--- The problem ---
The word "down" may appear in some of the lines below. State how many lines contain it, and write only that number.

--- Data shown ---
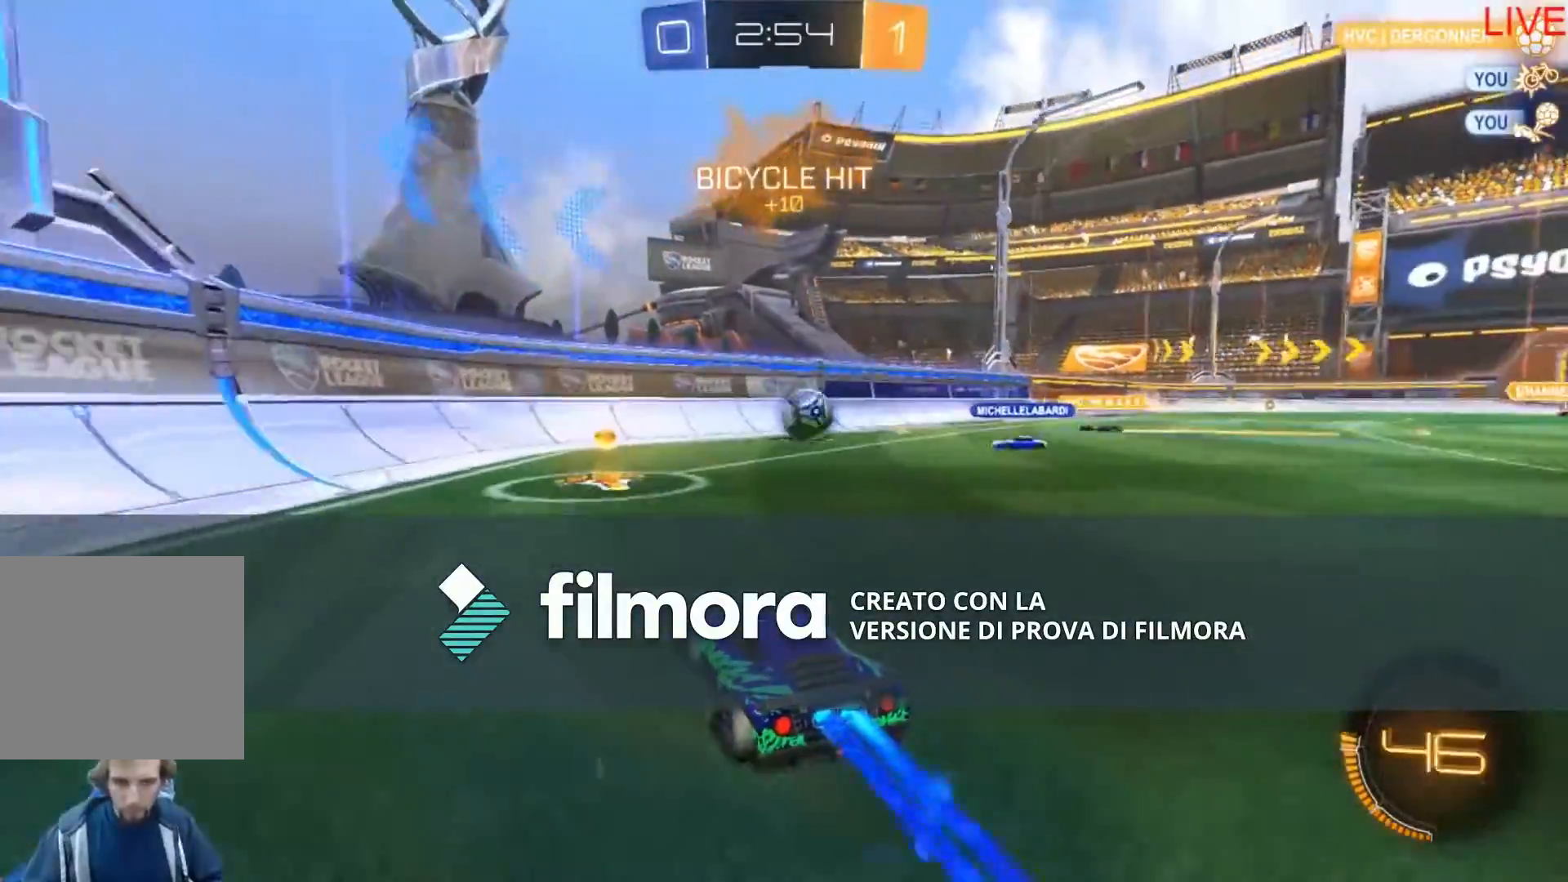
{"buttons": ["R2"], "left_stick": "down-left", "right_stick": "center", "events": [[267, "B", "up"], [400, "left_stick", "down-left"]]}
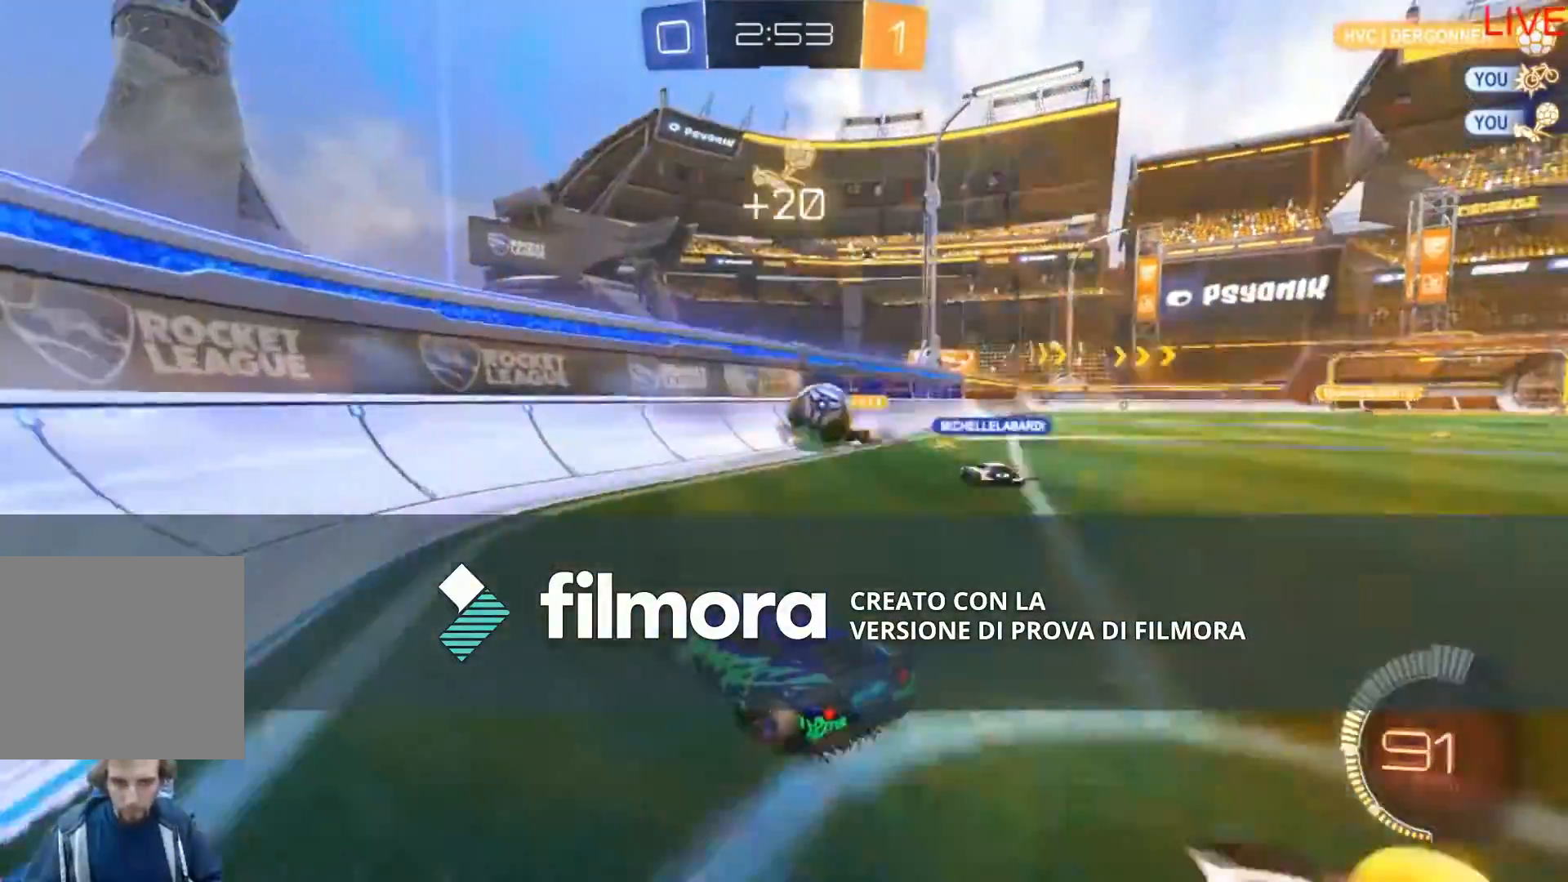
{"buttons": ["R2"], "left_stick": "down-left", "right_stick": "center"}
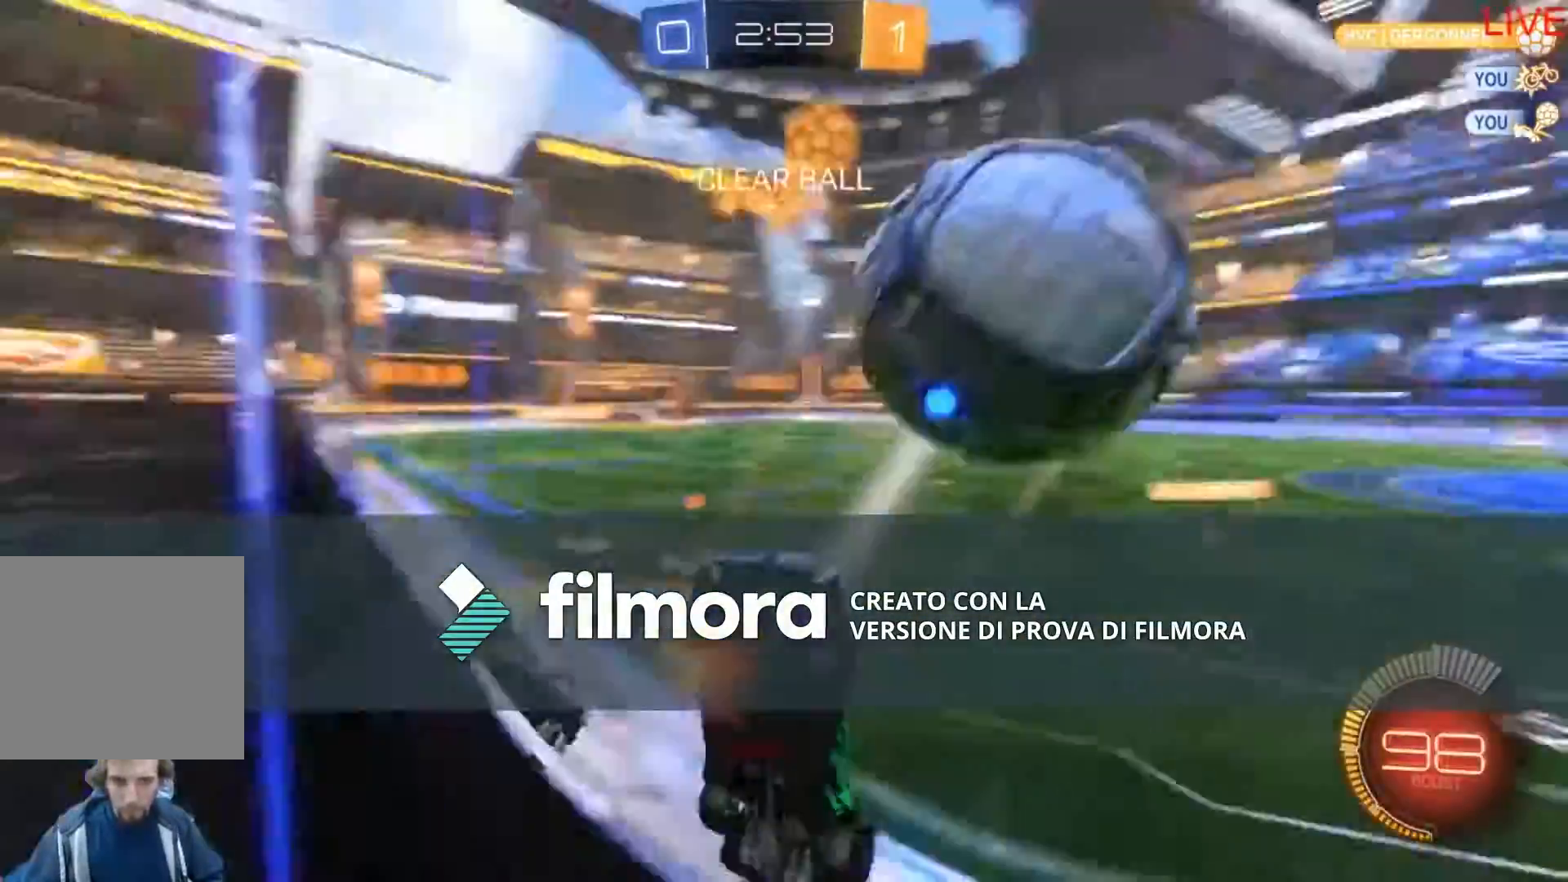
{"buttons": ["R2"], "left_stick": "down-left", "right_stick": "center", "events": []}
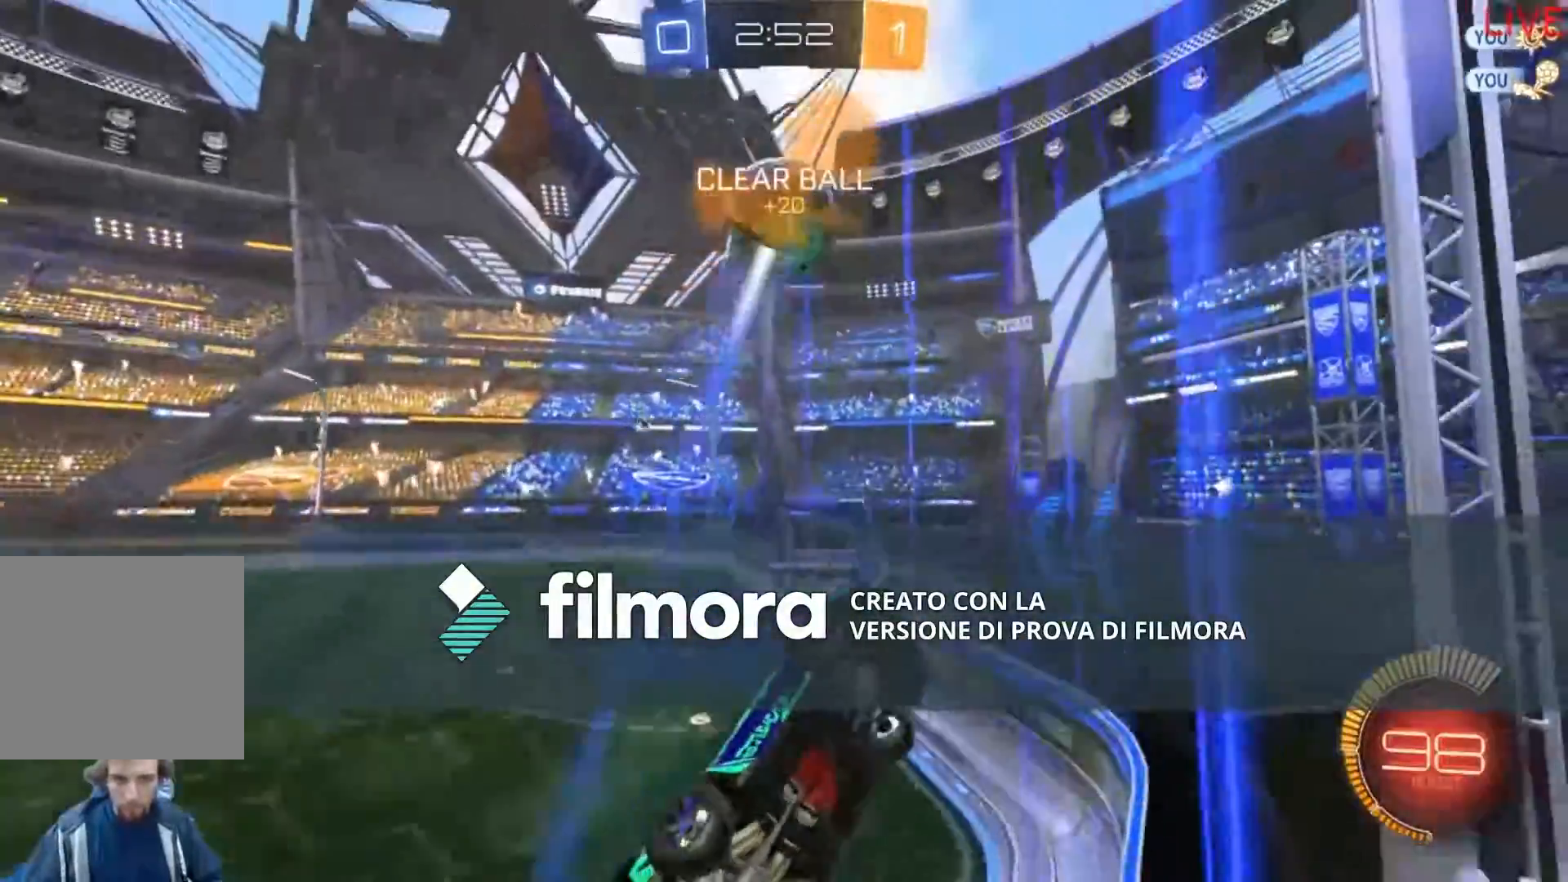
{"buttons": ["R2"], "left_stick": "center", "right_stick": "center", "events": [[234, "left_stick", "center"]]}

--- Solved exercise ---
3